Friday, April 15, 2011

In the avatar-project (design class) I am focusing on, and working with color, color and psychology. At first I found this lamp interesting because of it’s color. I am looking and trying to translate the colours around me and therefore I reacted to the lamp.
From what I have learned about green is that it’s a calming color, pleasing to the senses. For example hospitals uses light green rooms, and that is because green is concluded after studies to have the most calming effect on the patients. But more than that green is a symbol for cycle of life in the nature, and this lamp is the evidence of why, because it is naturally created as an result of the cycle of life.
Green is an ideal color to work with in interior design, because it dominates the nature and we are so used to see it, and therefore it harmonizes with us. In this lamp, green was not an active choice from the designer, it came out of nature itself. This is what I think is beautiful with this lamp. It is like the lamp is created as a platform, for the creation itself. The dark green is a result of living algae, which requires only sunlight, CO2 (carbon dioxide), and water. When taking care of the algae, light is created, in form of tiny amounts of electricity ”breathed” out from the algae.
This is functioning not only as a lamp but in a way a reminder of the ecological system we live in, a reminder of the responsibility we have, because we are a part in it. If I as the owner of the lamp take care of the algae it will reward me with light. So the lamp has two functions according to me, a source of light, a reminder of the cycle of life. Because the light comes is created in an environmental friendly way it also reminds me of the issues of earth, but I don’t think this lamp ”forces” me to think environmental-friendly, neither puts guilt on my shoulders, for me this lamp is instead of a political piece somehow very poetical.
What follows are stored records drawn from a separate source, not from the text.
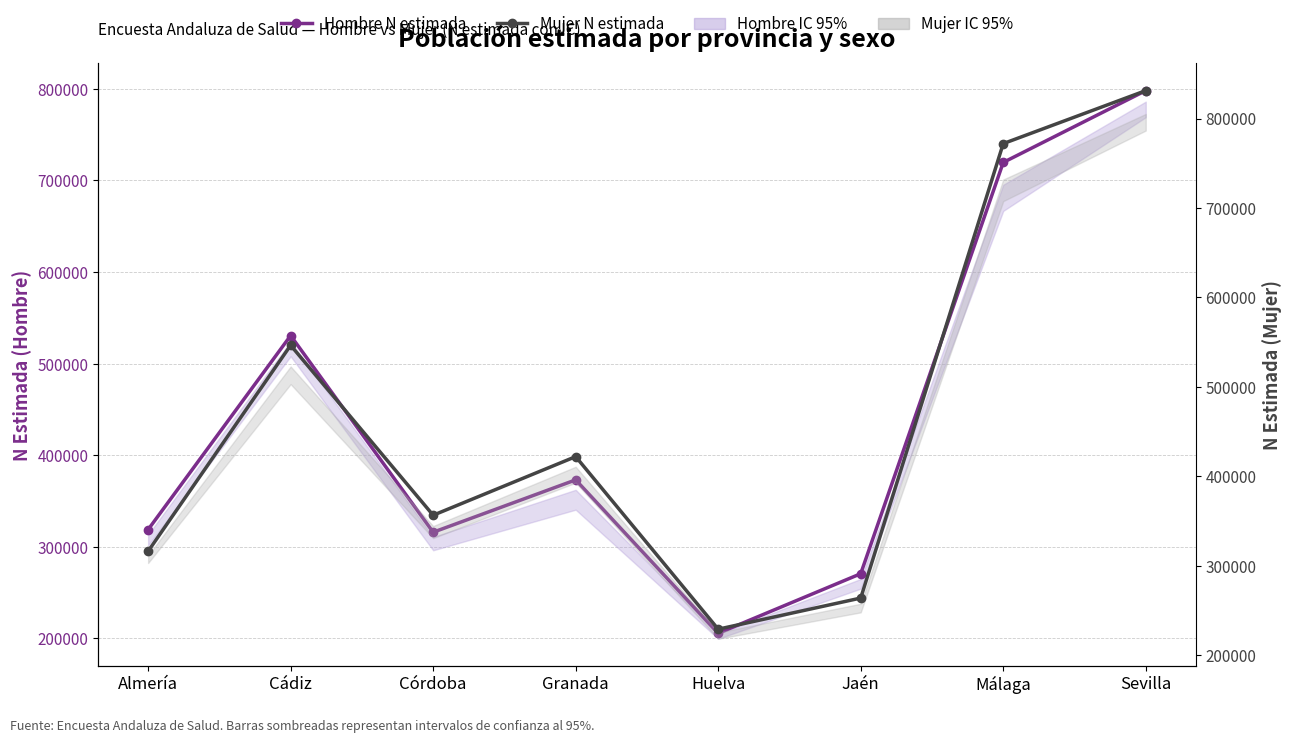

Reading right to left, transcribe all the data shown in this chart.

Hombre N estimada: Sevilla=798072	Málaga=719687	Jaén=270707	Huelva=205665	Granada=373145	Córdoba=315993	Cádiz=530647	Almería=318845
Mujer N estimada: Sevilla=831331	Málaga=772057	Jaén=263750	Huelva=228918	Granada=421961	Córdoba=356381	Cádiz=546494	Almería=316061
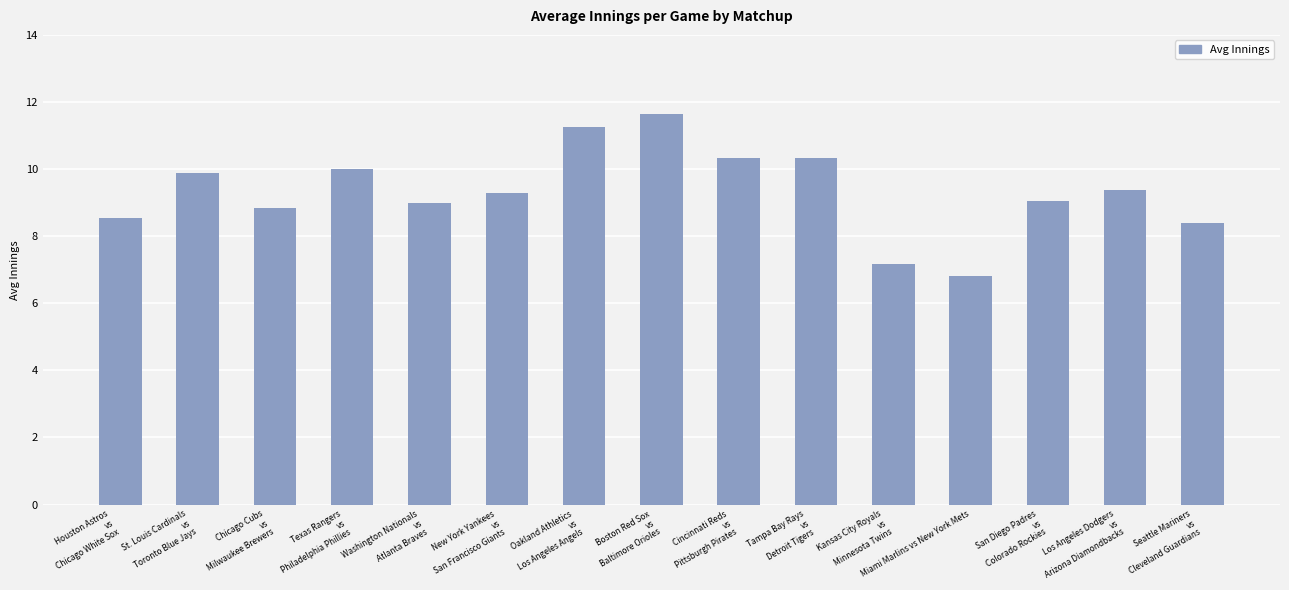

What is the label of the 6th bar from the right?

Tampa Bay Rays
vs
Detroit Tigers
Mike Thompson created the design of the Latro (Latin for thief) based on a recently proven technology whereby tiny amounts of electricity were tapped from living algae. Latro combines the energy potential of algae and the functionality of a hanging lamp. Synthesizing both nature and technology in one form, Latro is a living, breathing product. Algae require only sunlight, carbon dioxide (CO2) and water, offering a remarkably simple way of producing energy. Owners of Latro are required to treat it like a pet – feeding and caring for the algae that will reward them with light.”